■ **Request**
Tally the lines in the entries where the string "picture" appears, and write only the total.

■ **Entries shown**
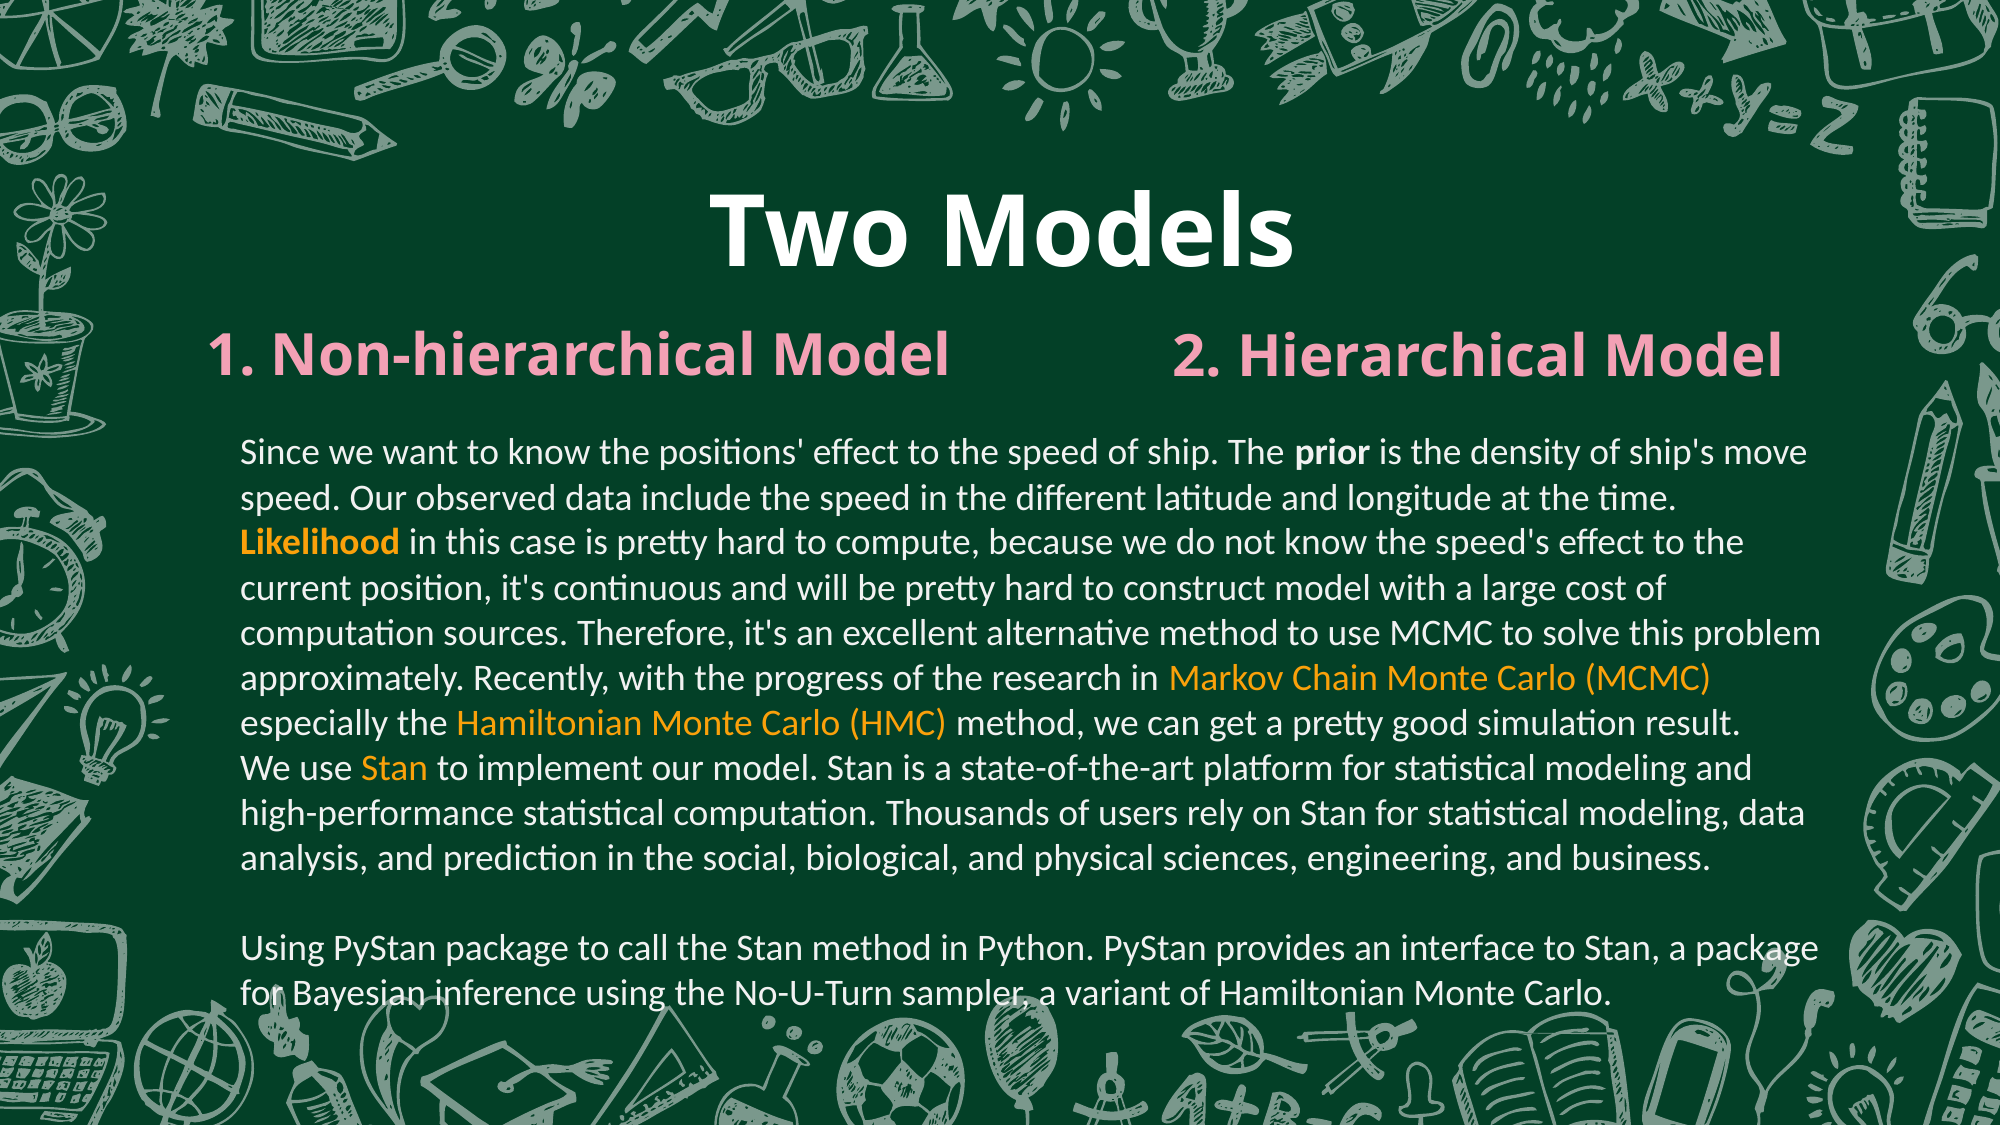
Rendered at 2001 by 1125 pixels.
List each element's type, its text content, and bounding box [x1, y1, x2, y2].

text_box [836, 1017, 965, 1125]
text_box [1614, 37, 1622, 55]
text_box [1536, 81, 1547, 101]
text_box [1959, 1046, 1983, 1066]
text_box [101, 664, 110, 683]
text_box [1528, 0, 1640, 54]
text_box [1987, 1076, 2000, 1097]
text_box [1912, 254, 2000, 355]
text_box [147, 733, 160, 740]
text_box [34, 609, 43, 621]
text_box [1768, 120, 1798, 135]
text_box [354, 25, 507, 101]
text_box [546, 59, 579, 110]
text_box [786, 1026, 803, 1040]
text_box [1545, 54, 1554, 69]
text_box [1161, 1072, 1207, 1125]
text_box [260, 0, 398, 56]
text_box [1099, 40, 1126, 52]
text_box Since we want to know the positions' effect to the speed of ship. The prior is the density of ship's move speed. Our observed data include the speed in the different latitude and longitude at the time. Likelihood in this case is pretty hard to compute, because we do not know the speed's effect to the current position, it's continuous and will be pretty hard to construct model with a large cost of computation sources. Therefore, it's an excellent alternative method to use MCMC to solve this problem approximately. Recently, with the progress of the research in Markov Chain Monte Carlo (MCMC) especially the Hamiltonian Monte Carlo (HMC) method, we can get a pretty good simulation result. We use Stan to implement our model. Stan is a state-of-the-art platform for statistical modeling and high-performance statistical computation. Thousands of users rely on Stan for statistical modeling, data analysis, and prediction in the social, biological, and physical sciences, engineering, and business. Using PyStan package to call the Stan method in Python. PyStan provides an interface to Stan, a package for Bayesian inference using the No-U-Turn sampler, a variant of Hamiltonian Monte Carlo. [225, 420, 1844, 1020]
text_box [1975, 849, 2000, 973]
text_box [484, 0, 497, 10]
text_box [1306, 1118, 1332, 1125]
text_box [952, 0, 1009, 32]
text_box [258, 983, 363, 1125]
text_box [49, 587, 64, 592]
text_box [1622, 50, 1685, 113]
text_box [1659, 0, 1787, 64]
text_box [0, 173, 108, 439]
text_box [1600, 91, 1609, 106]
text_box [428, 0, 462, 22]
text_box [359, 995, 450, 1125]
text_box [0, 672, 68, 769]
text_box [1602, 63, 1612, 82]
text_box [1002, 80, 1026, 91]
text_box [1526, 70, 1538, 88]
text_box [1642, 1018, 1731, 1125]
text_box [996, 55, 1022, 67]
text_box [1829, 1051, 1839, 1069]
text_box 1. Non-hierarchical Model [191, 309, 967, 395]
text_box [90, 670, 98, 685]
text_box [1690, 0, 1704, 23]
text_box [1590, 53, 1599, 71]
text_box [1296, 1011, 1418, 1096]
text_box [1451, 1011, 1632, 1125]
text_box [1160, 0, 1167, 10]
text_box [1726, 947, 1835, 1125]
text_box [1802, 0, 1999, 90]
text_box [807, 1040, 824, 1055]
text_box [1181, 1015, 1308, 1075]
text_box [1531, 50, 1541, 65]
text_box [1965, 1009, 2000, 1049]
text_box [1970, 1115, 1994, 1125]
text_box [1827, 1065, 1895, 1125]
text_box [1867, 1045, 1876, 1064]
text_box [0, 467, 107, 562]
text_box [0, 775, 92, 905]
text_box [1810, 95, 1859, 155]
text_box [1885, 380, 1963, 585]
text_box [590, 1005, 720, 1125]
text_box [139, 676, 153, 688]
text_box [514, 35, 566, 106]
text_box [563, 71, 616, 128]
text_box [42, 558, 56, 569]
text_box [1952, 1064, 1981, 1086]
text_box [133, 999, 255, 1125]
text_box [148, 694, 165, 705]
text_box Two Models [415, 159, 1591, 294]
text_box [1893, 1076, 1904, 1085]
text_box [663, 0, 869, 126]
text_box [570, 22, 581, 57]
text_box [628, 0, 730, 64]
text_box [1848, 1093, 1884, 1125]
text_box [871, 4, 953, 102]
text_box [1016, 6, 1035, 32]
text_box [10, 617, 15, 631]
text_box [1553, 85, 1562, 107]
text_box [1871, 595, 2000, 742]
text_box [1679, 75, 1724, 115]
text_box [1723, 74, 1772, 138]
text_box [1556, 62, 1565, 76]
text_box [1898, 97, 1998, 230]
text_box [1461, 3, 1520, 89]
text_box [1587, 80, 1596, 97]
text_box [67, 689, 82, 701]
text_box [1569, 65, 1580, 86]
text_box [1974, 362, 2000, 576]
text_box [1947, 1084, 1972, 1105]
text_box [1043, 0, 1054, 24]
text_box [1060, 101, 1070, 132]
text_box [1066, 0, 1079, 24]
text_box [64, 706, 79, 714]
text_box [192, 83, 398, 162]
text_box [1849, 1043, 1856, 1058]
text_box [620, 0, 632, 5]
text_box [1087, 89, 1102, 111]
text_box [1031, 26, 1095, 93]
text_box [250, 0, 406, 63]
text_box [420, 1040, 614, 1125]
text_box [1849, 919, 1962, 1024]
text_box [1262, 1091, 1300, 1125]
text_box [1339, 1102, 1382, 1125]
text_box [79, 685, 147, 786]
text_box [1769, 104, 1802, 119]
text_box [714, 1045, 811, 1125]
text_box [1398, 1061, 1445, 1125]
text_box [524, 0, 560, 11]
text_box [1024, 97, 1044, 122]
text_box [1941, 1106, 1966, 1125]
text_box [1072, 1052, 1149, 1125]
text_box [1128, 0, 1248, 101]
text_box [0, 919, 128, 1125]
text_box 2. Hierarchical Model [1157, 310, 1799, 396]
text_box [151, 718, 170, 724]
text_box [0, 85, 127, 165]
text_box [1582, 105, 1592, 125]
text_box [0, 0, 235, 118]
text_box [1886, 1056, 1897, 1074]
text_box [1978, 1095, 2000, 1116]
text_box [580, 41, 617, 64]
text_box [1568, 99, 1577, 118]
text_box [761, 1015, 776, 1030]
text_box [984, 995, 1059, 1125]
text_box [121, 664, 132, 683]
text_box [1214, 1084, 1260, 1125]
text_box [0, 506, 86, 653]
text_box [1086, 11, 1106, 32]
text_box [1099, 68, 1122, 80]
text_box [78, 677, 91, 692]
text_box [1254, 0, 1478, 106]
text_box [1863, 757, 2000, 912]
text_box [1922, 982, 2000, 1125]
text_box [1002, 24, 1026, 47]
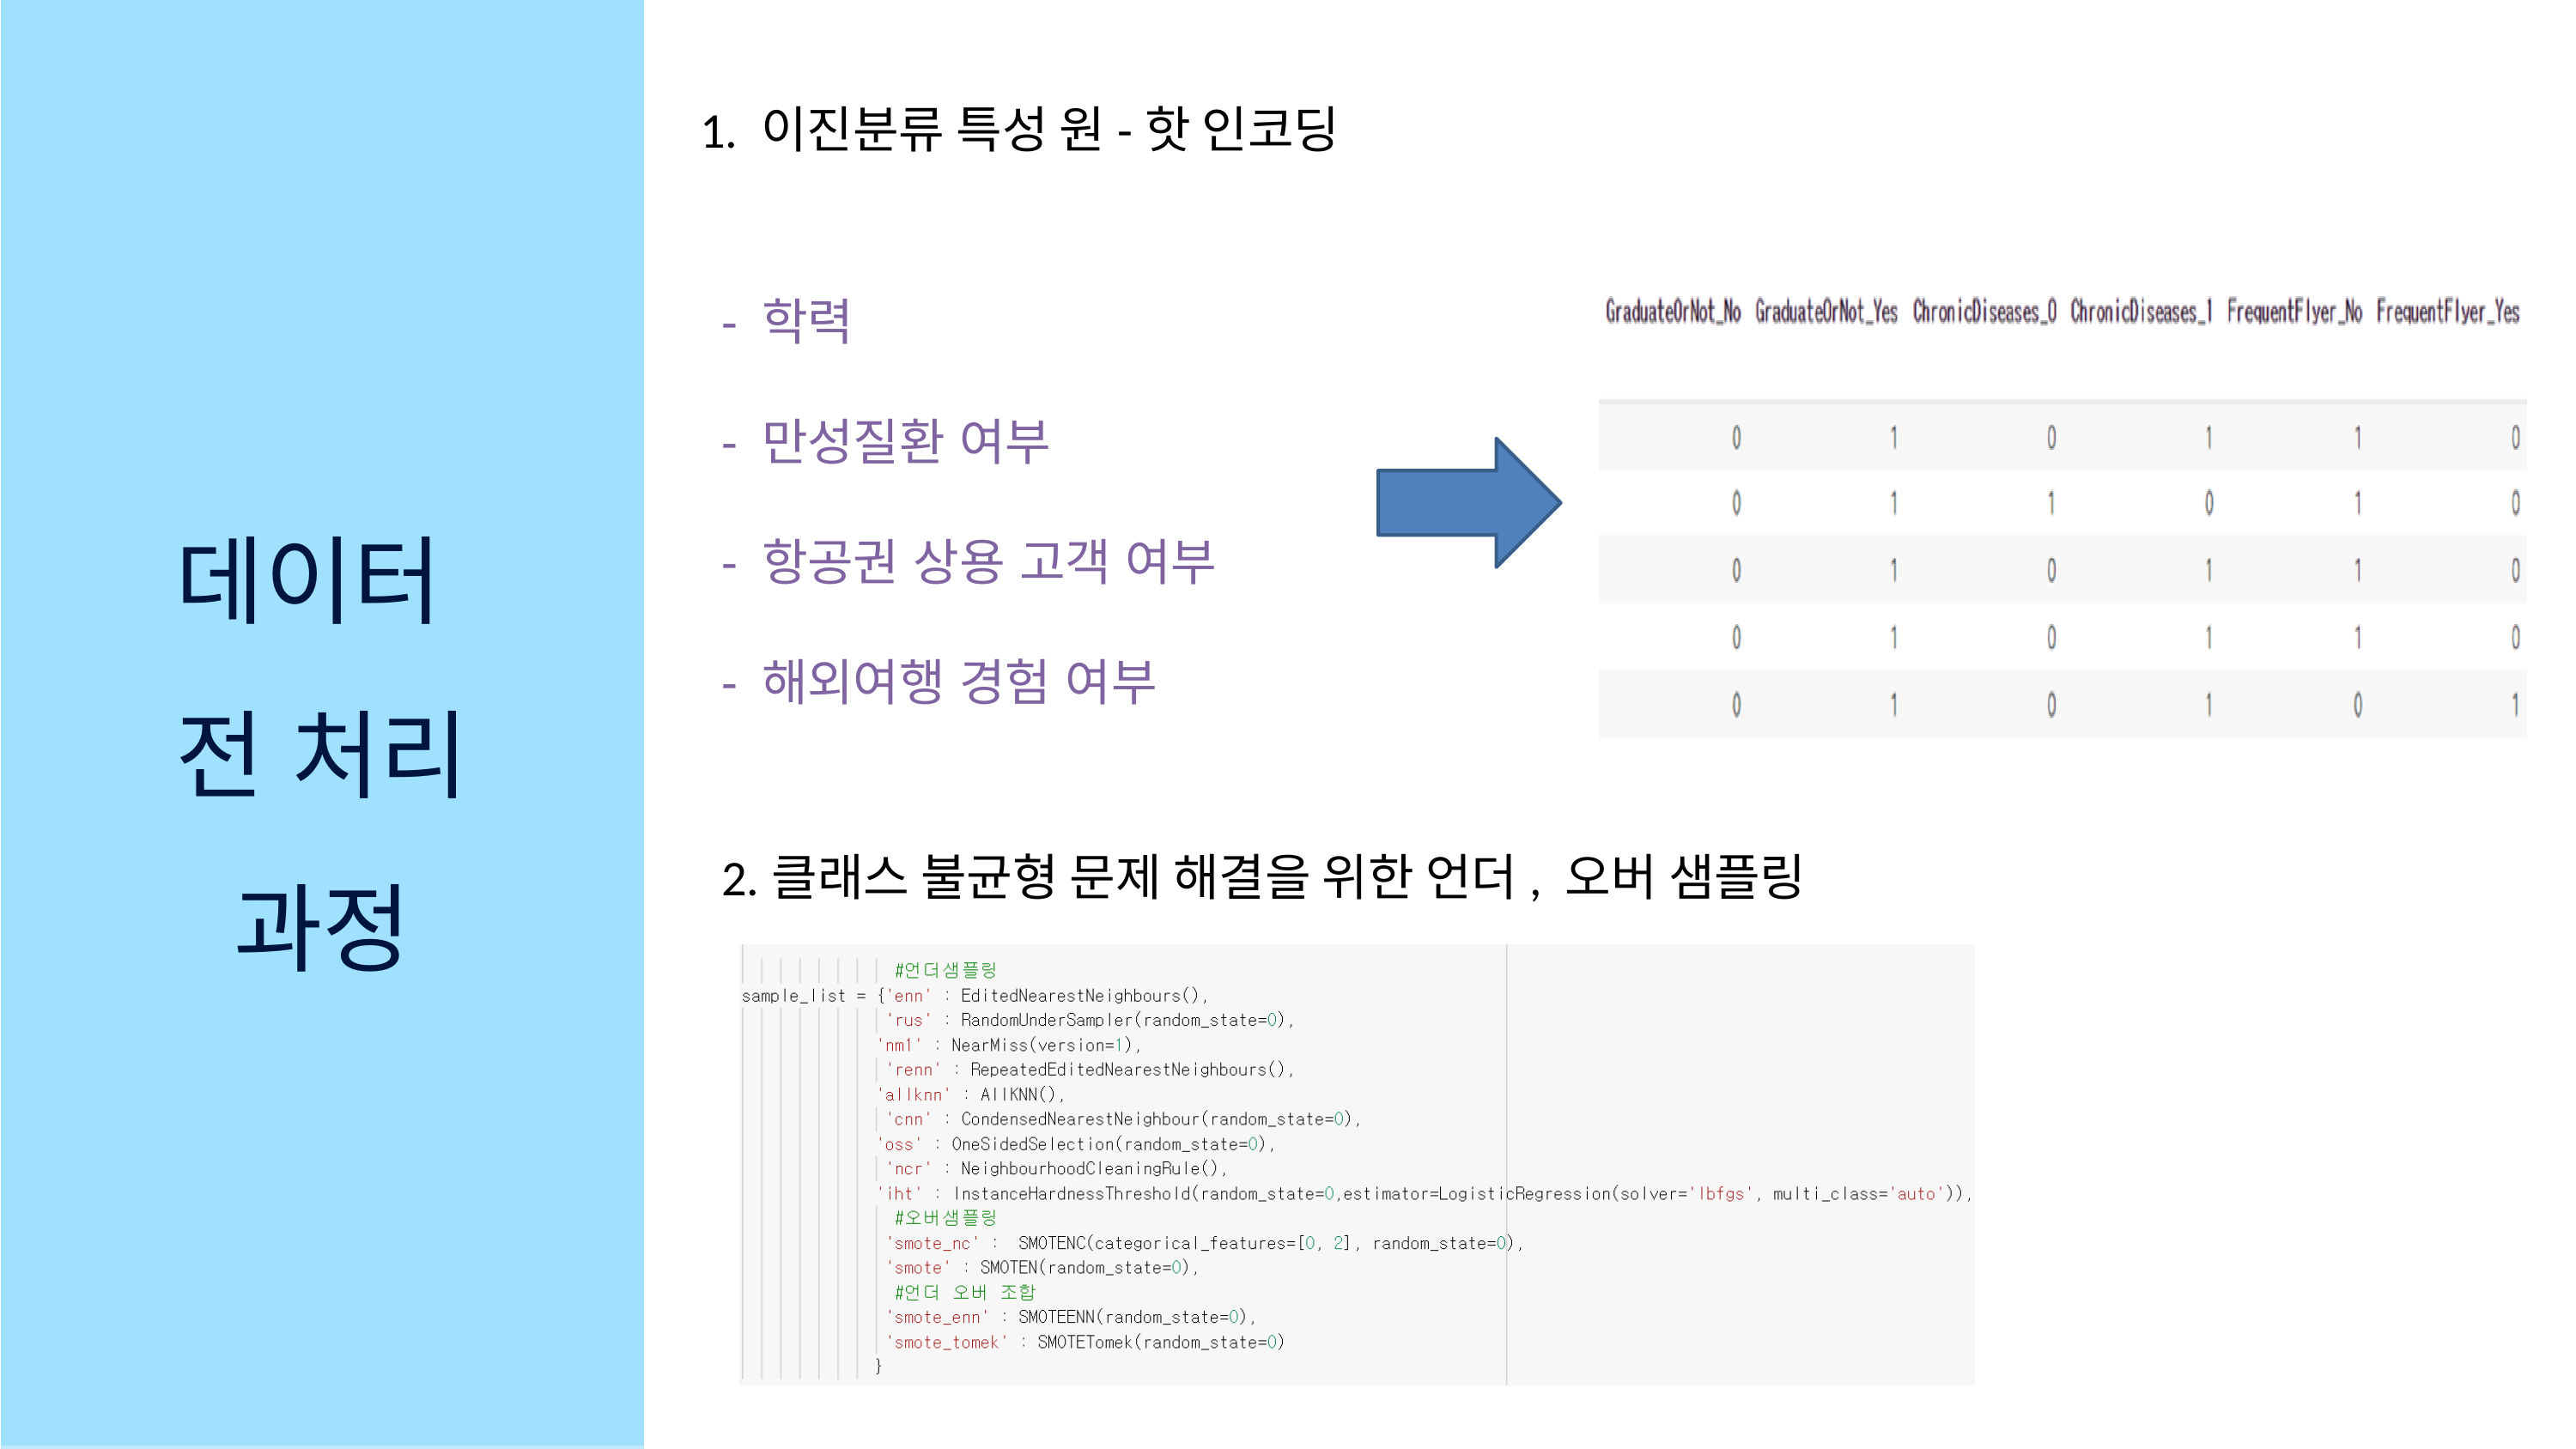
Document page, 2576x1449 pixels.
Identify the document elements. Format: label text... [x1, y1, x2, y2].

text_box [1378, 438, 1561, 567]
text_box 학력 만성질환 여부 항공권 상용 고객 여부 해외여행 경험 여부 [708, 283, 1426, 718]
text_box 1. 이진분류 특성 원-핫 인코딩 [687, 91, 1364, 165]
picture [1599, 265, 2527, 740]
picture [0, 0, 645, 1449]
picture [739, 943, 1975, 1385]
text_box 2.클래스 불균형 문제 해결을 위한 언더, 오버 샘플링 [708, 839, 2294, 912]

■ **Exercise solution**
3